Someone outside the original evaluation meeting should be able to understand and repeat the decision.

  1. Named task and owner

    The record identifies the workflow task, business owner, technical owner, and reviewer.
  2. Versioned routes

    Current and candidate model, configuration, prompt, retrieval, tools, schema, and fallback are captured.
  3. Evaluation evidence

    Examples, expected outcomes, reviewer notes, critical failures, and unresolved limits are linked.
  4. Economic assumptions

    Volume, token or compute use, retries, fallbacks, and review assumptions are visible rather than implied.
  5. Release and rollback

    Traffic boundary, monitoring band, stop condition, rollback owner, and prior route are explicit.
  6. Re-review date or trigger

    The record states when pricing, model, workload, or failure changes require another comparison.

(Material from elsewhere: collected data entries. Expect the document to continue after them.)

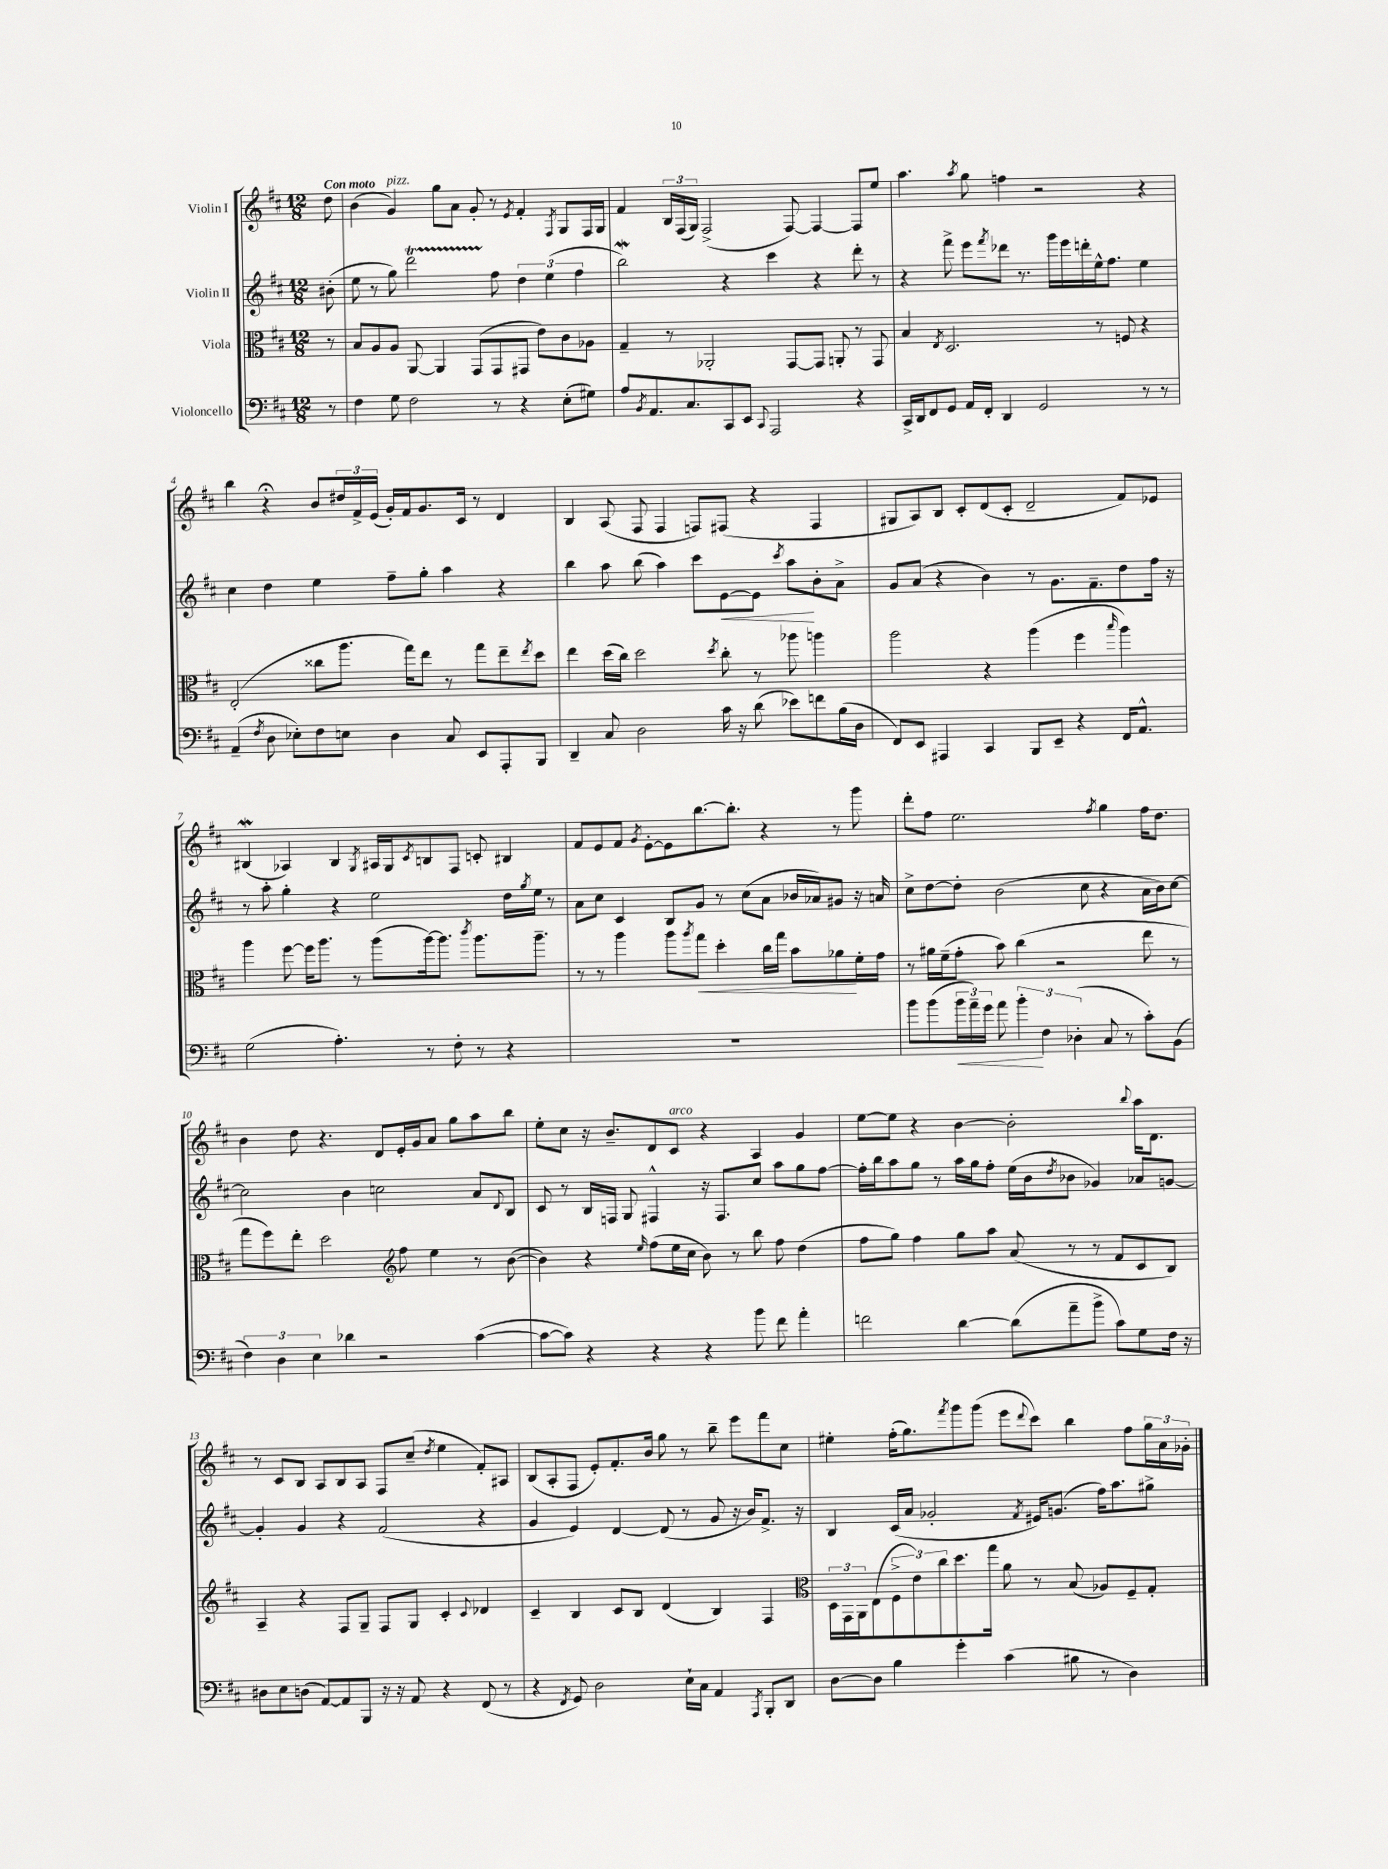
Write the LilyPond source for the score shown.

<<
\new StaffGroup <<
\new Staff = "s0" \with { instrumentName = "Violin I" } {
    \clef treble \key d \major \numericTimeSignature \time 12/8 \partial 8 \tempo "Con moto"
    d''8 |
    b'4( g'4^\markup { \italic "pizz." }) g''8 a'8 g'8-. r8 \acciaccatura { e'8 } fis'4-. \acciaccatura { fis8 } g8 fis16 g16 |
    fis'4 \tuplet 3/2 { b16 fis16( g16) } fis2->( fis8~) fis4~ fis8 e''8 |
    a''4. \acciaccatura { a''8 } g''8 f''4 r2 r4 |
    b''4 r4\fermata b'8 \tuplet 3/2 { dis''16 fis'16-> e'16( } g'16-.) fis'16 g'8. cis'16 r8 d'4 |
    b4 a8( fis8 fis4 f8) fis8( r4 fis4 |
    gis8 a8) b8 cis'8-. d'8( cis'8-. d'2-- fis'8) ees'8 |
    bis4\mordent( aes4) bis4 \acciaccatura { g8 } ais16 g16 \acciaccatura { cis'8 } b8 fis8 c'8-. bis4 |
    fis'8 e'8 fis'8 \acciaccatura { g'8 } e'8~-. e'8 b''8.~ b''8.-. r4 r8 g'''8 |
    d'''8-. fis''8 e''2. \acciaccatura { fis''8 } g''4 fis''16 d''8. |
    b'4 d''8 r4. d'8 e'16-. g'16 a'8 g''8 a''8 b''8 |
    e''8-. cis''8 r16 b'8.-- d'8 cis'8^\markup { \italic "arco" } r4 a4 g'4 |
    e''8~ e''8 r4 b'4~ b'2-. \appoggiatura { b''8 } a''16 d'8. |
    r8 cis'8 b8 a8 b8 a8 fis8 cis''8--( \acciaccatura { d''8 } e''4 fis'8-.) ais8 |
    b8( a8-. fis8 e'8-.) fis'8.-. b'16 g''8 r8 b''8-- e'''8 fis'''8 cis''8 |
    eis''4-. fis''16-.( g''8.) \acciaccatura { fis'''8 } g'''8 g'''8( e'''8 \appoggiatura { d'''8 } cis'''8) b''4 fis''8 \tuplet 3/2 { g''16 a'16 ges'16-. } \bar "|." |
}
\new Staff = "s1" \with { instrumentName = "Violin II" } {
    \clef treble \key d \major \numericTimeSignature \time 12/8 \partial 8
    bis'8-.( |
    e''8 r8 g''8) d'''2\startTrillSpan fis''8\stopTrillSpan \tuplet 3/2 { d''4 e''4( fis''4 } |
    b''2\mordent) r4 cis'''4 r4 d'''8-. r8 |
    r4 fis'''8-> e'''8 \acciaccatura { fis'''8 } des'''8 r8. g'''16 e'''16 d'''16-. e''16-^ fis''8. e''4 |
    cis''4 d''4 e''4 fis''8-- g''8-. a''4 r4 |
    b''4 a''8 b''8( a''4) cis'''8 e'8~\< e'8 \acciaccatura { cis'''8 } a''8\! b'8-. a'8-> |
    g'8 a'8( r4 b'4) r8 g'8. fis'8.-- d''8 fis''16 r16 |
    r8 a''8-. g''4-. r4 e''2 d''16 \acciaccatura { g''8 } e''16 r8 |
    a'8 cis''8 cis'4 b8 g'8 r8 cis''8( a'8 bes'16 aes'16) gis'8 r16 a'16 |
    cis''8-> d''8~ d''8-. b'2( cis''8 r4 a'16 b'16) cis''8~ |
    cis''2 b'4 c''2 a'8 \appoggiatura { d'8 } b8 |
    cis'8 r8 b16 f16 g8 fis4-^ r16 fis8. cis''8 a''8 g''8 fis''8~ |
    fis''16-. b''16 a''8 g''8 r8 a''16 g''16 fis''8-. e''16( b'16 \acciaccatura { d''8 } bes'8 ges'4) aes'8 g'8~ |
    g'4-. g'4 r4 fis'2( r4 |
    g'4 e'4) d'4~ d'8( r8 g'8 r16 b'16) fis'8.-> r16 |
    b4 cis'16( a'16 ges'2-. \acciaccatura { fis'8 } eis'16) g'8.( fis''16) a''8. gis''8-> \bar "|." |
}
\new Staff = "s2" \with { instrumentName = "Viola" } {
    \clef alto \key d \major \numericTimeSignature \time 12/8 \partial 8
    r8 |
    b8 a8 a8 a,8~ a,4 g,8( g,8 gis,8 e'8) cis'8 aes8 |
    g4-- r8 aes,2-. g,8~ g,8 a,8-. r8 g,8 |
    b4 \acciaccatura { e8 } d2. r8 f8 r4 |
    e2-.( cisis''8 a''8. g''16) e''8 r8 g''8 e''8-- \acciaccatura { e''8 } d''8 |
    e''4 d''16( cis''16) d''2 \acciaccatura { d''8 } cis''8-. r8 aes''8 a''4 |
    a''2 r4 a''4( fis''4 \grace { b''16 } a''4) |
    a''4 fis''8~ fis''16 a''8. r8 a''8( a''16~) a''8. \acciaccatura { cis'''8 } a''8. a''8.-- |
    r8 r8 a''4 a''8 \acciaccatura { a''8 } g''8\< d''4-. cis''16 g''16 b'8 aes'8\! fis'16-. g'16 |
    r8 ais'16 fis'16--( g'8-. b'8) cis''4( r2 e''8 r8 |
    g''8 fis''8) e''8-. d''2 \clef treble fis''8 e''4 r8 b'8~( |
    b'4) r4 \grace { e''16 } fis''8( e''16 cis''16 b'8) r8 b''8 fis''8 d''4( |
    fis''8 g''8) fis''4 g''8 a''8 a'8( r8 r8 fis'8 cis'8 b8) |
    a4-- r4 fis8 g8-- fis8 g8 cis'4-. \appoggiatura { cis'8 } des'4 |
    cis'4-- b4 cis'8 b8 d'4( b4) fis4 |
    \clef alto \tuplet 3/2 { d16 g,16 a,16 } e8( \tuplet 3/2 { fis8-> e'8) cis''8 } d''8. g''16 a'8 r8 b8( aes8) fis8-- g8-. \bar "|." |
}
\new Staff = "s3" \with { instrumentName = "Violoncello" } {
    \clef bass \key d \major \numericTimeSignature \time 12/8 \partial 8
    r8 |
    fis4 g8 fis2 r8 r4 e8-.( gis8) |
    a8 \acciaccatura { b,8 } a,8. cis8. cis,8 e,8 \appoggiatura { cis,8 } a,,2 r4 |
    cis,16-> d,16 fis,8 g,8 a,16 fis,16-. d,4 g,2 r8 r8 |
    a,4--( \acciaccatura { fis8 } d8 ees8-.) fis8 e8 d4 cis8 e,8 a,,8-. b,,8 |
    d,4-- cis8 d2 cis'16 r16 d'8( ees'8) f'8 b16( d16 |
    fis,8) e,8 ais,,4 cis,4 b,,8 e,8-- r4 fis,16 a,8.-^ |
    g2( a4.-.) r8 fis8-. r8 r4 |
    R1. |
    b'8 b'8( \tuplet 3/2 { b'16\< a'16--) g'16 } a'8 \tuplet 3/2 { b'4-.\! fis4 des4-.( } cis8 r8 cis'8-.) b,8( |
    \tuplet 3/2 { fis4) d4 e4 } des'4 r2 cis'4~( |
    cis'8~ cis'8) r4 r4 r4 b'8 fis'8 a'4-. |
    f'2 d'4~ d'8( a'8-- b'8-> cis'8) g8 fis16 r16 |
    dis8 e8 d8( a,8~) a,8 b,,8 r16 r16 a,8 r4 fis,8( r8 |
    r4 \acciaccatura { fis,8 } g,8) d2 e16-! cis16 a,4 \acciaccatura { a,,8 } b,,8-. d,8 |
    d8~ d8 b4 g'4-. cis'4( bis8 r8 d4) \bar "|." |
}
>>
>>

Questions this article answers

Should a replacement candidate use the same prompt?

Not necessarily. The goal is a fair system comparison under the same workflow requirement. Record configuration differences so the team knows whether gains came from the model, prompt, retrieval, tools, or validation.

How large should the evaluation set be?

Large and varied enough to represent the task decisions that matter. Coverage of critical and difficult classes matters more than a round number. Add production failures over time.

Can a weaker model replace a stronger model?

Yes for a bounded task if it clears that task standard and the workflow catches cases outside its coverage. Capability labels do not replace task evidence.

When should a rejected model be reviewed again?

Revisit when the model, configuration, price, context, workload, or failure-detection design materially changes. Keep the old matrix so the new review starts from known evidence.